▸ The input
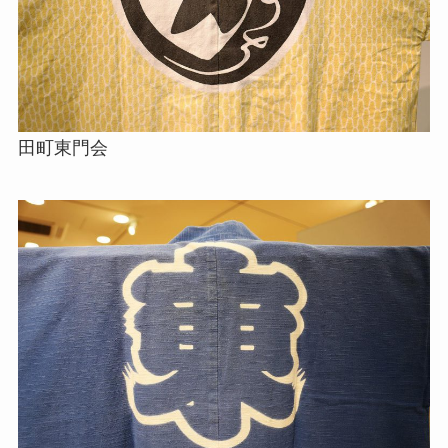
田町東門会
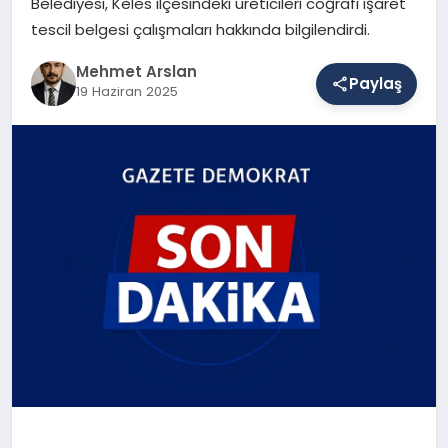
Belediyesi, Keles ilçesindeki üreticileri coğrafi işaret
tescil belgesi çalışmaları hakkında bilgilendirdi.
SAĞLIK
Mehmet Arslan
Paylaş
19 Haziran 2025
EĞITIM
DÜNYA
YAŞAM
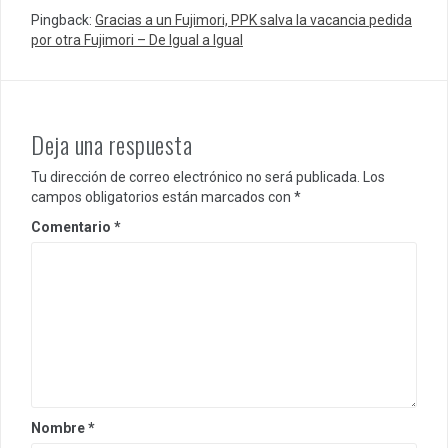
Pingback:
Gracias a un Fujimori, PPK salva la vacancia pedida
por otra Fujimori – De Igual a Igual
Deja una respuesta
Tu dirección de correo electrónico no será publicada.
Los
campos obligatorios están marcados con
*
Comentario
*
Nombre
*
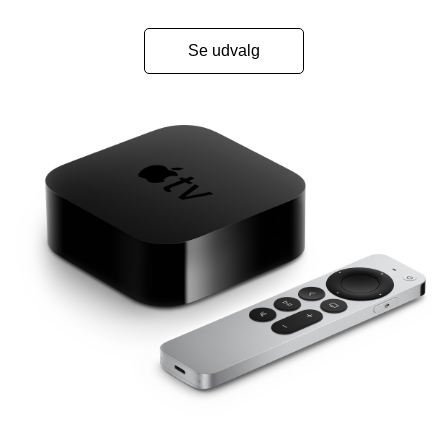
Se udvalg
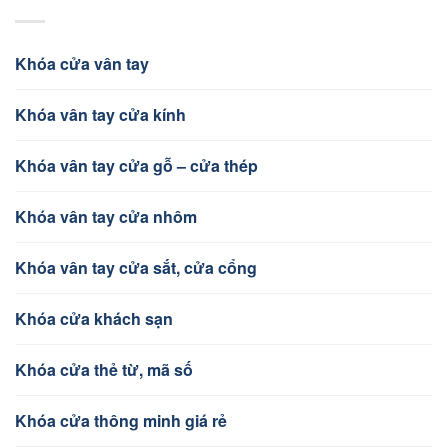
Khóa cửa vân tay
Khóa vân tay cửa kính
Khóa vân tay cửa gỗ – cửa thép
Khóa vân tay cửa nhôm
Khóa vân tay cửa sắt, cửa cổng
Khóa cửa khách sạn
Khóa cửa thẻ từ, mã số
Khóa cửa thông minh giá rẻ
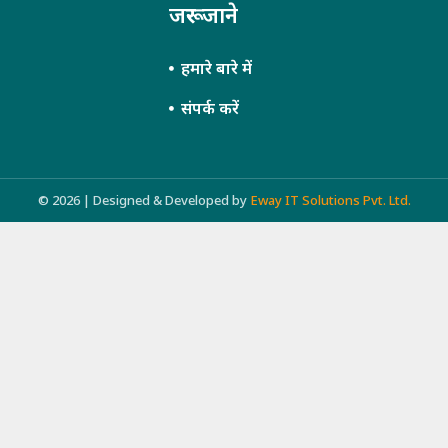
जरूर जाने
हमारे बारे में
संपर्क करें
© 2026 | Designed & Developed by
Eway IT Solutions Pvt. Ltd.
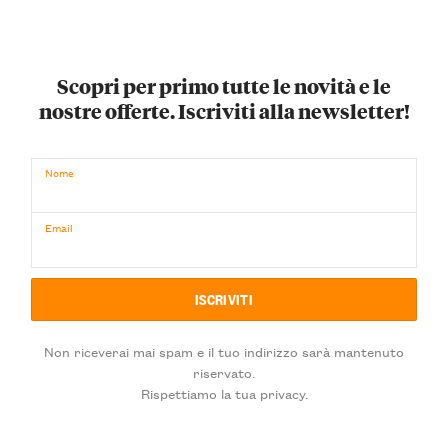
Scopri per primo tutte le novità e le
nostre offerte. Iscriviti alla newsletter!
Nome
Email
Non riceverai mai spam e il tuo indirizzo sarà mantenuto
riservato.
Rispettiamo la tua privacy.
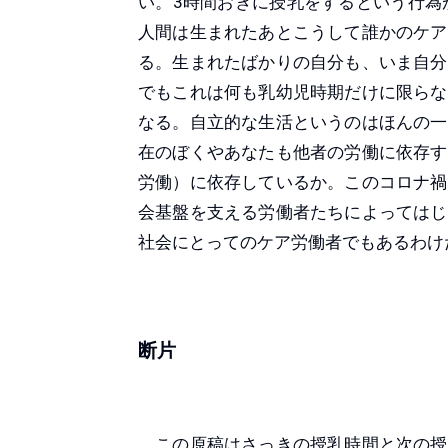
い。3時間おきに授乳をするという行為
人間は生まれたあとこうして誰かのケア
る。生まれたばかりの自分も、いま自分
でもこれは何も乳幼児時期だけに限らな
なる。自立的な生活というのはほんの一
在のぼくやあなたも他者の労働に依存す
労働）に依存しているか。このコロナ禍
会基盤を支える労働者たちによってはじ
社会にとってのケア労働者でもあるわけ
断片
この原稿はさっきの授乳時間と次の授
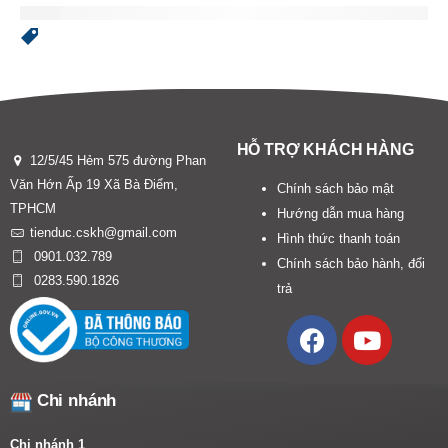
HỖ TRỢ KHÁCH HÀNG
12/5/45 Hẻm 575 đường Phan
Văn Hớn Ấp 19 Xã Bà Điểm,
Chính sách bảo mật
TPHCM
Hướng dẫn mua hàng
tienduc.cskh@gmail.com
Hình thức thanh toán
0901.032.789
Chính sách bảo hành, đổi
0283.590.1826
trả
Chi nhánh
Chi nhánh 1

▸ Assignment
Whenever the string "sách" shows up on a line of the listing, copy that line.

▸ Result below
Chính sách bảo mật
Chính sách bảo hành, đổi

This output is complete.